(Items from a dataset)
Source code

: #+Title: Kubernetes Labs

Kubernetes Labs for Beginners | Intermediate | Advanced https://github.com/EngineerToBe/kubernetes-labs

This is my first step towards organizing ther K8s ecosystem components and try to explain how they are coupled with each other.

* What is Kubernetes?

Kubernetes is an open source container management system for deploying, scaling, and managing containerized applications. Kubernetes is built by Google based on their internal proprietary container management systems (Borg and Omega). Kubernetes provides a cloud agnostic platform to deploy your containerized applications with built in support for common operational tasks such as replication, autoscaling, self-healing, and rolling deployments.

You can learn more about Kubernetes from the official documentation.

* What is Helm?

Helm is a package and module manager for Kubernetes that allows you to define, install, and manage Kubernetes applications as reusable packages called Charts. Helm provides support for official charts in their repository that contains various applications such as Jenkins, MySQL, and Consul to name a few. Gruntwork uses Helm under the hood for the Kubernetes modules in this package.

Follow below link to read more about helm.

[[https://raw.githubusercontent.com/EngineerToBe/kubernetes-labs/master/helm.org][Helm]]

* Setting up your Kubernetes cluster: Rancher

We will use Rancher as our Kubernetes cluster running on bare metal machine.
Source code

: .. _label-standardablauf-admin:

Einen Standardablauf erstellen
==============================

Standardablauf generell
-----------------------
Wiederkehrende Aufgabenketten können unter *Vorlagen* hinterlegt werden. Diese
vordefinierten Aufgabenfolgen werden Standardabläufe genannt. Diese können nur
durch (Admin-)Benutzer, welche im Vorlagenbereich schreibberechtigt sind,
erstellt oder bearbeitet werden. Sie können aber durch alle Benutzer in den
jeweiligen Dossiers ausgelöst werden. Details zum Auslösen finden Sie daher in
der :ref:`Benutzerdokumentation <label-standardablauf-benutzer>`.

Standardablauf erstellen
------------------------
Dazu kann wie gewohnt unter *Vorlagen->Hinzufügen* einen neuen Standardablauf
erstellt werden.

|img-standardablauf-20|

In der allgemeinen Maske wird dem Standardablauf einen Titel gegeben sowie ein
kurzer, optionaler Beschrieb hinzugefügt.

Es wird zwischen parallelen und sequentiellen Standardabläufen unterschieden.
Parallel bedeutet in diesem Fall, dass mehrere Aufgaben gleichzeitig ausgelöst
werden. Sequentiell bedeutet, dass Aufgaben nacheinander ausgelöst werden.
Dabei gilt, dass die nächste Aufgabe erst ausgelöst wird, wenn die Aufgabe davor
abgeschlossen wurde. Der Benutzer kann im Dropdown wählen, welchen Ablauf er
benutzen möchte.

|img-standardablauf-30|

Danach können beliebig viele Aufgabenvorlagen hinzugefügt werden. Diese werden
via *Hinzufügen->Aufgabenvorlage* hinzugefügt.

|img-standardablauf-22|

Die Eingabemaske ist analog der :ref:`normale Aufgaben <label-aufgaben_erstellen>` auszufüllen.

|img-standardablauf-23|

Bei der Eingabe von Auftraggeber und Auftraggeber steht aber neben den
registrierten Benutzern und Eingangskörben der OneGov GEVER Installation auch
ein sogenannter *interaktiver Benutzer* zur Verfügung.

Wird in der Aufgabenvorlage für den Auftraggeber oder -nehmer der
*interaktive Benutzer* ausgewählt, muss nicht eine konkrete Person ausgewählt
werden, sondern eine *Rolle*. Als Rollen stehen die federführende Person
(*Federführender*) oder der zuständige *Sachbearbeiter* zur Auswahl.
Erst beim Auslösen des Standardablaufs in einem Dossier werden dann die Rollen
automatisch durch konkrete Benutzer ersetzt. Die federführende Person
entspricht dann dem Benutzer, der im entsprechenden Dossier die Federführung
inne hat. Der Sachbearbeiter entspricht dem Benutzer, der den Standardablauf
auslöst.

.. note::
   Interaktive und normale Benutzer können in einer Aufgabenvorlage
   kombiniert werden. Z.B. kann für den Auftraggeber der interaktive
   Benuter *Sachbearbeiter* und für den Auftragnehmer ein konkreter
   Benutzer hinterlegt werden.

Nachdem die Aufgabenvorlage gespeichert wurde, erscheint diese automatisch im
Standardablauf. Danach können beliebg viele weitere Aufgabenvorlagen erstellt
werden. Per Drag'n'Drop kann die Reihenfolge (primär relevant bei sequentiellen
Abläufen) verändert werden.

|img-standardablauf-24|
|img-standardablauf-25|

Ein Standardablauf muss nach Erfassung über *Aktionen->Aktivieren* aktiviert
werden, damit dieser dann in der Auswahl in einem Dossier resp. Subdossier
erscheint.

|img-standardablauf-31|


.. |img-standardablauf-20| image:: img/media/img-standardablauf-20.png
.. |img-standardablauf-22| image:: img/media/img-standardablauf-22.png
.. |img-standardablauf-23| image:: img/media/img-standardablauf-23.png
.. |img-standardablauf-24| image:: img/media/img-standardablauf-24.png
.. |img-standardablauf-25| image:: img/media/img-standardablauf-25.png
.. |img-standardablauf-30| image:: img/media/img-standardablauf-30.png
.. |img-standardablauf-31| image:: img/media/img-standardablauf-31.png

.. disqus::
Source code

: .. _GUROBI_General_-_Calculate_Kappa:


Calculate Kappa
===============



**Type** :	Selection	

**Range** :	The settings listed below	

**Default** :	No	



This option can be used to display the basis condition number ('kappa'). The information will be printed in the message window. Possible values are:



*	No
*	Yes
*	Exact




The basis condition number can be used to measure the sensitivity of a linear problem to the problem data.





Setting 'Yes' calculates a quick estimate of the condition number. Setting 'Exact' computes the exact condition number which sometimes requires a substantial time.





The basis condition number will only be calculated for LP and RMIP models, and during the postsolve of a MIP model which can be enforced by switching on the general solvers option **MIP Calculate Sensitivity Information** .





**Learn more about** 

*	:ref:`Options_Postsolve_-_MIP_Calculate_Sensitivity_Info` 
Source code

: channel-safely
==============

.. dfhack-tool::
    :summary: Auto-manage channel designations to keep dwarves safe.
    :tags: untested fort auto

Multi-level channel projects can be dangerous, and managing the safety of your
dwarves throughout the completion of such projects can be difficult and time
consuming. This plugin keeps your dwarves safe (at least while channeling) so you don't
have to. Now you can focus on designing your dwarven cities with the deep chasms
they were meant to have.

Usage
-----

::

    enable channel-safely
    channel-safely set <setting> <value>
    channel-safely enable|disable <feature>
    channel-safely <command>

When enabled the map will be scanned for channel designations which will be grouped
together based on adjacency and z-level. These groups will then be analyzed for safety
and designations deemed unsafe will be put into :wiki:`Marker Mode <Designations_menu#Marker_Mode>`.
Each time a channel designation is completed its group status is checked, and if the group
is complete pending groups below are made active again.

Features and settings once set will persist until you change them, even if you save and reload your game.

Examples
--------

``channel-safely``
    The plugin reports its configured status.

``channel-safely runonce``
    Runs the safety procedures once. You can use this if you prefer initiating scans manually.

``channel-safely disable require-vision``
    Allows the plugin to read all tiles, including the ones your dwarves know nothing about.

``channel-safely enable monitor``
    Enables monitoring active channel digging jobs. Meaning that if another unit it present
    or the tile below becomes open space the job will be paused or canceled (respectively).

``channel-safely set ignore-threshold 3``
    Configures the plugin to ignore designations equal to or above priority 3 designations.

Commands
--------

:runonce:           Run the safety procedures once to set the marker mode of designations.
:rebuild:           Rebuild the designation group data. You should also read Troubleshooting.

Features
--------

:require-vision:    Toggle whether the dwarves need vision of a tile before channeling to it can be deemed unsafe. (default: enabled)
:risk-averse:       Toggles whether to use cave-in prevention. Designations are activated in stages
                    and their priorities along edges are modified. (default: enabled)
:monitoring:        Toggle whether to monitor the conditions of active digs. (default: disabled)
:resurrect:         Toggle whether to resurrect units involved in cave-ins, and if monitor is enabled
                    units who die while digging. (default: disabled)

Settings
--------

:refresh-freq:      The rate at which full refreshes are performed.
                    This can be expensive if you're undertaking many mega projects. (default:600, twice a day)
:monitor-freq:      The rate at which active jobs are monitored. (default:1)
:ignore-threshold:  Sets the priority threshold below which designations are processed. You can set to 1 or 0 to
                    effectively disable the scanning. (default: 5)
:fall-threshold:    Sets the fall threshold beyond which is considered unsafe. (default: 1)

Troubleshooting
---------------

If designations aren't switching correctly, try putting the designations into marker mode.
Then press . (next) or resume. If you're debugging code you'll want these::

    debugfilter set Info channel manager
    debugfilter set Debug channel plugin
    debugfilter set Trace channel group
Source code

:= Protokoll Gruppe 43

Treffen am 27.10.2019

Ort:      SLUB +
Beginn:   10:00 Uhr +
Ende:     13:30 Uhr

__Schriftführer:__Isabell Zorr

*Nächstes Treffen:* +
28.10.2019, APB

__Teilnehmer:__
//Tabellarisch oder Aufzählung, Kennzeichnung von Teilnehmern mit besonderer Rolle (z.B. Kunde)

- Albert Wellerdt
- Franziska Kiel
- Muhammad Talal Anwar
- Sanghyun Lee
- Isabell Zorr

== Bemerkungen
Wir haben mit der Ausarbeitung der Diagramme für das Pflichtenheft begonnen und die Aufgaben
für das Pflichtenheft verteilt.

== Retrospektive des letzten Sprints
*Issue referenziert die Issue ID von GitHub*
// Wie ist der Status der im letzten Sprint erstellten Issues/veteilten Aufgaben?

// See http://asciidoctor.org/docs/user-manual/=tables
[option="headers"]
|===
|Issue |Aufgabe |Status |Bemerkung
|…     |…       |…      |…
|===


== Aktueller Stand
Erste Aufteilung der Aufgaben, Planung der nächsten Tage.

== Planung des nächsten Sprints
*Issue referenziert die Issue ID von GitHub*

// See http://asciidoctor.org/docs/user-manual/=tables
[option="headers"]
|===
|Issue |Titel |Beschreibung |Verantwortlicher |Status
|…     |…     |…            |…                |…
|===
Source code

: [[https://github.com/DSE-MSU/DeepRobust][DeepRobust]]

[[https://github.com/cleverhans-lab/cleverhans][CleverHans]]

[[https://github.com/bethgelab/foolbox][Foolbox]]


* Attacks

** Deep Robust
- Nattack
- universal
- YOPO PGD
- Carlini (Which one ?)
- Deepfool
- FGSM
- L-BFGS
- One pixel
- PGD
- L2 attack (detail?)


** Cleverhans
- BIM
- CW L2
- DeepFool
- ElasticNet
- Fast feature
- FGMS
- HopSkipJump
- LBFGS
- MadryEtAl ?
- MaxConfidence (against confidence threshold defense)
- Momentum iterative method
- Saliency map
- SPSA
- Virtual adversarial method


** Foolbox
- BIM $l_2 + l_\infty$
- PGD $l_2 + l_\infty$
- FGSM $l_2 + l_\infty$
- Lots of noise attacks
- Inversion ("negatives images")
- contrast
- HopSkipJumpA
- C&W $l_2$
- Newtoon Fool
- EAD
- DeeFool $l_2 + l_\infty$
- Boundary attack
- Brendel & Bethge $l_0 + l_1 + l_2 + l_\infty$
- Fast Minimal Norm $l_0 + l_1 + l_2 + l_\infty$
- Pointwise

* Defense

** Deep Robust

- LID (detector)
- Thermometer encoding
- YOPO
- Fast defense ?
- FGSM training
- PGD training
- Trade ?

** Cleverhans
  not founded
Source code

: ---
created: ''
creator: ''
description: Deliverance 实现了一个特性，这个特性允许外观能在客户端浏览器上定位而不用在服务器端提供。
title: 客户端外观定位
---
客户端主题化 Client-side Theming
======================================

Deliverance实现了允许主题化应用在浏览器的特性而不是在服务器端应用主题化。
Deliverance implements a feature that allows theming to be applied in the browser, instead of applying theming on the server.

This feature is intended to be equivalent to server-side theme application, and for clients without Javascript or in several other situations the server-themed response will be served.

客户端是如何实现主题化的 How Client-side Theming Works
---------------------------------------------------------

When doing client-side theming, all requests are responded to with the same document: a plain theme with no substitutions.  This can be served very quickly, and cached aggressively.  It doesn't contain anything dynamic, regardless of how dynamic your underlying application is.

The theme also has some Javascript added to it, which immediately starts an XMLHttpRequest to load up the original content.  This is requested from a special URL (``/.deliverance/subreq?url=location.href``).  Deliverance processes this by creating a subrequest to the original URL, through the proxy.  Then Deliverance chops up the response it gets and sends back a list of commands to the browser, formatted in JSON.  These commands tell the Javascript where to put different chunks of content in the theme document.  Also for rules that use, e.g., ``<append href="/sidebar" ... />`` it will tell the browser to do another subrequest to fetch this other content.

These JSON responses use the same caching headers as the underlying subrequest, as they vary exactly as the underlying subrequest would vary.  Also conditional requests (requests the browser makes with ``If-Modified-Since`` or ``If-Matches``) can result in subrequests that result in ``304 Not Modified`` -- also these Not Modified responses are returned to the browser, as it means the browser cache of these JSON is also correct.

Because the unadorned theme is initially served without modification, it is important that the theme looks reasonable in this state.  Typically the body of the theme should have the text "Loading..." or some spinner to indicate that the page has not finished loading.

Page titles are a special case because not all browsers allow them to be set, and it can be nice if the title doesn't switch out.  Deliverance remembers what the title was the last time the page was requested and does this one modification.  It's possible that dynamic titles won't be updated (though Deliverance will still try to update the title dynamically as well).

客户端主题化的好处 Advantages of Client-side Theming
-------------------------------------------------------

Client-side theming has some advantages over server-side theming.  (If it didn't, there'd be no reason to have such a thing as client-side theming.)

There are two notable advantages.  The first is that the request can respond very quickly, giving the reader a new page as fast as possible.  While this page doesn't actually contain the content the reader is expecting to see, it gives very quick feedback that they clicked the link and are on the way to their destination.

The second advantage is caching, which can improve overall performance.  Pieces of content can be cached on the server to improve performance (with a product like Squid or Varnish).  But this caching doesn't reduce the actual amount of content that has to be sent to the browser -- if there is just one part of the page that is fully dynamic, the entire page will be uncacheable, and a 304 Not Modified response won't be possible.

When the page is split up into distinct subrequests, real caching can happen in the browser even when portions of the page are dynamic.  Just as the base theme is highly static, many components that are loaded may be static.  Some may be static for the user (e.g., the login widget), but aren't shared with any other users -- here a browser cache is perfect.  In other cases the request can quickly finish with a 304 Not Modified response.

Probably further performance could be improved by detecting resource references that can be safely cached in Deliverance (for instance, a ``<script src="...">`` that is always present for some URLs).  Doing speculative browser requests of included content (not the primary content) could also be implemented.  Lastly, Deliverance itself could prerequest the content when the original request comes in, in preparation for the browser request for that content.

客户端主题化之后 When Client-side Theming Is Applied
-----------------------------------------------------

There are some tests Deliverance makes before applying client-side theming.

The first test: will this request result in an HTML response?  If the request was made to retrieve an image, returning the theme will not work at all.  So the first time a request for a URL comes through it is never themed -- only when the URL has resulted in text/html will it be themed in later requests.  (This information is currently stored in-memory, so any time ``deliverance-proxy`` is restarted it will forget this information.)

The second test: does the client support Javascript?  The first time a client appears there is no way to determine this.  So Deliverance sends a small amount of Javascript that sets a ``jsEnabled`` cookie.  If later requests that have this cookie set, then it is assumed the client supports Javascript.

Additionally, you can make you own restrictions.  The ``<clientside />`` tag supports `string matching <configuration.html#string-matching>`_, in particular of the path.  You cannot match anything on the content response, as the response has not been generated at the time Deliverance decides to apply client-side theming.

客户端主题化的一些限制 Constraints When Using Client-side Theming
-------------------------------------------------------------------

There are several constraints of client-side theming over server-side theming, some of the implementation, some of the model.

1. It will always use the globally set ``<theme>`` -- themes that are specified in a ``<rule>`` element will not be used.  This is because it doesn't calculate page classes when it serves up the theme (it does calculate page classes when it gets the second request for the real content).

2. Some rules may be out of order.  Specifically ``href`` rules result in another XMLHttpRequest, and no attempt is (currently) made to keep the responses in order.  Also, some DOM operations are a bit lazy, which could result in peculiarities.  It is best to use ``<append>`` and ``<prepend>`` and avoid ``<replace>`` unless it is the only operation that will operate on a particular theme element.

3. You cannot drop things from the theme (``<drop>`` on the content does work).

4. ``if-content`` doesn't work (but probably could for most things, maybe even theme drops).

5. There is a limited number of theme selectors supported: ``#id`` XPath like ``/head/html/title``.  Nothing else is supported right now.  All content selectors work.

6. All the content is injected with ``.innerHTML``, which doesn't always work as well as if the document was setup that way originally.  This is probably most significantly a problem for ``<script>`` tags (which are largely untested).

Exercise directions — What you retype should run from the first line of the entries above through the line containing "vordefinierten Aufgabenfolgen werden", exactly and in full.

Answer to this problem —
Source code

: #+Title: Kubernetes Labs

Kubernetes Labs for Beginners | Intermediate | Advanced https://github.com/EngineerToBe/kubernetes-labs

This is my first step towards organizing ther K8s ecosystem components and try to explain how they are coupled with each other.

* What is Kubernetes?

Kubernetes is an open source container management system for deploying, scaling, and managing containerized applications. Kubernetes is built by Google based on their internal proprietary container management systems (Borg and Omega). Kubernetes provides a cloud agnostic platform to deploy your containerized applications with built in support for common operational tasks such as replication, autoscaling, self-healing, and rolling deployments.

You can learn more about Kubernetes from the official documentation.

* What is Helm?

Helm is a package and module manager for Kubernetes that allows you to define, install, and manage Kubernetes applications as reusable packages called Charts. Helm provides support for official charts in their repository that contains various applications such as Jenkins, MySQL, and Consul to name a few. Gruntwork uses Helm under the hood for the Kubernetes modules in this package.

Follow below link to read more about helm.

[[https://raw.githubusercontent.com/EngineerToBe/kubernetes-labs/master/helm.org][Helm]]

* Setting up your Kubernetes cluster: Rancher

We will use Rancher as our Kubernetes cluster running on bare metal machine.
Source code

: .. _label-standardablauf-admin:

Einen Standardablauf erstellen
==============================

Standardablauf generell
-----------------------
Wiederkehrende Aufgabenketten können unter *Vorlagen* hinterlegt werden. Diese
vordefinierten Aufgabenfolgen werden Standardabläufe genannt. Diese können nur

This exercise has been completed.